Tugan Sokhiev begins his guest performance with the Berliner Philharmoniker with Antonín Dvořák’s action-packed Carnival Overture. This brilliant furioso offers the best entertainment – including a pastoral summer night idyll and the solitude of the forest.
Édouard Lalo’s Concerto for Cello and Orchestra picks up on the Spanish fashion of the time, in the tradition of which the Symphonie espagnole by this French composer also stands – a work, incidentally, that no less a person than Tchaikovsky was highly impressed with. In Lalo’s Cello Concerto, fiery Iberian rhythms meet brilliant orchestral colours and expansive monologues from the solo instrument, which will be played this evening by Bruno Delepelaire, first principal cellist of the Berliner Philharmoniker.
The second half of the concert features music from Tchaikovsky’s ballet Swan Lake, an “album of inspired songs without words” (Boris Assafiev).
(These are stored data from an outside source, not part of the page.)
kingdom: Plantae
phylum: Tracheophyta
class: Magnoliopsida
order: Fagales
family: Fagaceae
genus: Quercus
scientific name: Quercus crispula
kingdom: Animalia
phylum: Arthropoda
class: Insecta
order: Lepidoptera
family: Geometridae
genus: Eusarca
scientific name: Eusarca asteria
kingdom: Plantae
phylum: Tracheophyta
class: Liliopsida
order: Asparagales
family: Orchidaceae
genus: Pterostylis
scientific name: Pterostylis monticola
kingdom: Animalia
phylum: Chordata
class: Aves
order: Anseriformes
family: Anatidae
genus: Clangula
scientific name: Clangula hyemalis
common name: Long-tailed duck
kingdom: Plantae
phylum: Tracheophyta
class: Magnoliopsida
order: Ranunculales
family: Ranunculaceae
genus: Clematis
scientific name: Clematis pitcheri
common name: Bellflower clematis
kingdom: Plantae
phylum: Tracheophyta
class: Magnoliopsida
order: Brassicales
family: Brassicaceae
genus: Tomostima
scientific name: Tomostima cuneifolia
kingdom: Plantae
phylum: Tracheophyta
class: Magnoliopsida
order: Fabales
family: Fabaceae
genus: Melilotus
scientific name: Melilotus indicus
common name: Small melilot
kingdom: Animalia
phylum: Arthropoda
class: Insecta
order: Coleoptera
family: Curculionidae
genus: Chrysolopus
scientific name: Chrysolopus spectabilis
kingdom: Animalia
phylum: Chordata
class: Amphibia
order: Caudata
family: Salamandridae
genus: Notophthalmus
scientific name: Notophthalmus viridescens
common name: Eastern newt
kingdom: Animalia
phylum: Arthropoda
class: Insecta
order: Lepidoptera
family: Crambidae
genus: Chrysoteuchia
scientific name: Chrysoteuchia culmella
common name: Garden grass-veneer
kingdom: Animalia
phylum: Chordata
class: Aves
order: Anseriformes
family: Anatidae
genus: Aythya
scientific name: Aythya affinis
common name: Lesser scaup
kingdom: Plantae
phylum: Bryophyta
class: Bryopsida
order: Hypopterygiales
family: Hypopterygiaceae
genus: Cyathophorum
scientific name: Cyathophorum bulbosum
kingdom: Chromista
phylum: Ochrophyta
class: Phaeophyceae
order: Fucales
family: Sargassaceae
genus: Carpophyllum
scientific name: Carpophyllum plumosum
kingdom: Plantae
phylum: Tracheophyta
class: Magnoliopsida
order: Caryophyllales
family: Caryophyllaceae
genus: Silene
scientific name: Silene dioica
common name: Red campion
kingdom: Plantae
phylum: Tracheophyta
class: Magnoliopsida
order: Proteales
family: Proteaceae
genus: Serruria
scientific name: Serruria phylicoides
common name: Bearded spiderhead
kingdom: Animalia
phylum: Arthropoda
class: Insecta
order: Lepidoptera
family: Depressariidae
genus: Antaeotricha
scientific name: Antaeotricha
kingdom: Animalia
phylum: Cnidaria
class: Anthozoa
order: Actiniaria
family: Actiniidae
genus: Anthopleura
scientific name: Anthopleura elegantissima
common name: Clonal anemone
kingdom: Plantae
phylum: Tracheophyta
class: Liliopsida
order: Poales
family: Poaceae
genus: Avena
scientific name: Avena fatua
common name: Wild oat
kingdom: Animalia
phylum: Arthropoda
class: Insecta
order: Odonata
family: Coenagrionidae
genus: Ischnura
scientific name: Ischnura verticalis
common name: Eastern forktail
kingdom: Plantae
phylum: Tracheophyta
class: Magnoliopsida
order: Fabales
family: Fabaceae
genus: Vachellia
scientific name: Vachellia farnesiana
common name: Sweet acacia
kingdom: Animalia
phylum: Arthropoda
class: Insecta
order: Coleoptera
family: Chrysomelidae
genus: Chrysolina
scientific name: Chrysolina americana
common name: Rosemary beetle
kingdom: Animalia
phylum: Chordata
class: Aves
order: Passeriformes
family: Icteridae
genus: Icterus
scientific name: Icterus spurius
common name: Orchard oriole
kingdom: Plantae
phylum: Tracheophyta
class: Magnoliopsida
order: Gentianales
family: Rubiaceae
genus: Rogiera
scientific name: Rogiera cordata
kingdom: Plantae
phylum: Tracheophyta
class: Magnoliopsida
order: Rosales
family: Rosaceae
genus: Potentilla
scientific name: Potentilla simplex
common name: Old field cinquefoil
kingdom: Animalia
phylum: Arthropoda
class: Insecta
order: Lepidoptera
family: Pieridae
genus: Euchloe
You don’t need to know the story – in which a princess transformed into a swan can only be redeemed by the love of a prince – to be inspired by the imagery of this music. At a time when ballet music threatened to sink into insignificance alongside great operas, symphonies and symphonic poems, it was Tchaikovsky who proved with his contributions to the genre that ballet music can also be as subtle as it is sophisticated. “I cannot for the life of me understand how the word ‘ballet music’ can be associated with anything negative,” he said – we agree with him, and look forward to the selection from Swan Lake that Tugan Sokhiev has brought together for this concert.